We call this a "cache lock"; all modern CPUs work this way for aligned locked operations, only doing an expensive bus lock on something like xchg [mem], ax that spans a boundary between two cache-lines. That hurts throughput on all cores, and is so expensive that modern CPUs have a way to make that always fault, but not other unaligned loads/stores, as well as performance counters for it.

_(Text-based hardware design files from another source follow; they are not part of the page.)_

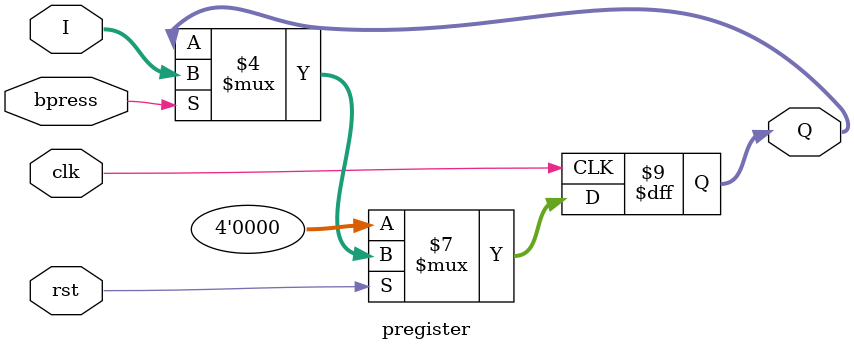
<source format=v>
module pregister(I, clk, rst, bpress, Q);
  input [3:0]I;
  input clk, rst, bpress;
  output [3:0]Q;
  reg [3:0]Q;
  always @(posedge clk)
    begin
      if(rst==0)
        begin
          Q<=4'b0000;
        end
      else
        begin
          if(bpress==1)
            begin
              Q<=I;
            end
        end
    end
endmodule      
</source>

Fun fact: xchg [mem], reg has implicit lock semantics on 386 and newer. (Which is unfortunate because it makes it unusable for performance reasons as just a plain load/store when you're running low on registers). It didn't on 286 or earlier, unless you did lock xchg. This is possibly related to the fact that there were SMP 386 systems (with a primitive sequentially-consistent memory model). The modern x86 memory model applies to 486 and later SMP systems.